John Marincola (Ph.D., Brown) is the Leon Golden Professor of Classics. He specializes in Greek and Roman historiography and rhetoric. He is the author of Authority and Tradition in Ancient Historiography (Cambridge, 1997), Greek Historians (Oxford, 2001), and (with Michael A. Flower) Herodotus: Histories Book IX (Cambridge, 2002). He has edited A Companion to Greek and Roman Historiography (Blackwell, 2007) and co-edited (with Carolyn Dewald) the Cambridge Companion to Herodotus (Cambridge, 2006); he has revised the Penguin edition of Herodotus' Histories (1996; further revised edition, 2003), and will soon publish a revision of Plutarch's Rise and Fall of Athens (Penguin, 2010). He has written articles on many Greek and Roman historians and is currently at work on a book on Hellenistic historiography.

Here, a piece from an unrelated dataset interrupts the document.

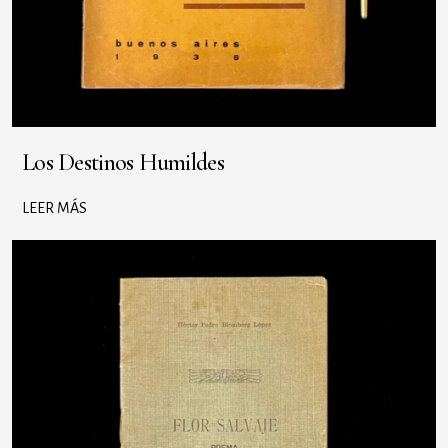
Los Destinos Humildes
LEER MÁS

Research Projects in Progress

  • Hellenistic Historiography
  • Studies in Plutarch’s de Malignitate Herodoti
  • Plutarch’s Persian Wars: Myth History and Identity in Roman Greece

Recent Publications and Lectures

Books
  • Authority and Tradition in Ancient Historiography (Cambridge 1997)
  • Greek Historians (Greece & Rome New Surveys in the Classics, no. 31); Oxford 2001
  • Herodotus: Histories Book IX, edited with introduction and notes by M. A. Flower and John Marincola (Cambridge Greek and Latin Classics, Cambridge 2002)
  • A Companion to Greek and Roman Historiography, 2 vols. (Oxford and Malden, Mass. 2007).
Articles
  • ‘Historiography’, in A. Erskine, ed., A Companion to Ancient History (Blackwell 2009) 13–22.
  • ‘Odysseus and the Historians’, SyllClass 18 (2007) 1–79.
  • ‘Universal History from Ephorus to Diodorus’, in A Companion to Greek and Roman Historiography (Oxford 2007) 171–9.
Lectures
  • ‘The “Rhetoric” of History: Exemplarity, Allusion and Intertextuality in Ancient Historiographical Speeches’, keynote address at the Conference Perspektive, Polyphonie, Performativität: Funktionen von Reden in antiken Geschichtswerken, Giessen, September 25, 2008.
  • ‘Eros and Empire: Virgil, Sallust, and the Narrative of Civil War’, Cambridge Literature Seminar, Cambridge, May 28, 2008.
  • ‘History and Tragedy – and Comedy?’, University of Bristol, May 22, 2008.

Teaching

Greek: Introductory, Intermediate, and Advanced Greek; authors include (at the intermediate level) Lysias and Plato, and (at the advanced or graduate level) Hesiod, Aeschylus, Herodotus, Thucydides, Xenophon, Aristophanes, Plutarch, Josephus.

Latin: Introductory, Intermediate, and Advanced Latin; authors include (at the intermediate level) Catullus and Cicero, and (at the advanced or graduate level) Plautus, Sallust, Livy, Virgil, Tibullus, Propertius, Ovid, and Suetonius.

Classics Courses in Translation: Survey of Greek Literature; Survey of Latin Literature; Greek and Roman Epic in Translation; Greek and Roman Historiography; Roman Civilisation; Freshman Preceptorial (core curriculum course, with readings from Genesis to the 20th Century).

History: Classical Greek History; The Hellenistic World: Alexander to Augustus; Classical Athens and Sparta; History of the Roman Republic; History of the Roman Empire.

Graduate Seminars: The Persian Wars in Greek Literature and Thought; Thucydides: The Sicilian Expedition; Josephus, Jewish War Book VI; Hellenistic Greece; Xenophon’s Cyropaedia.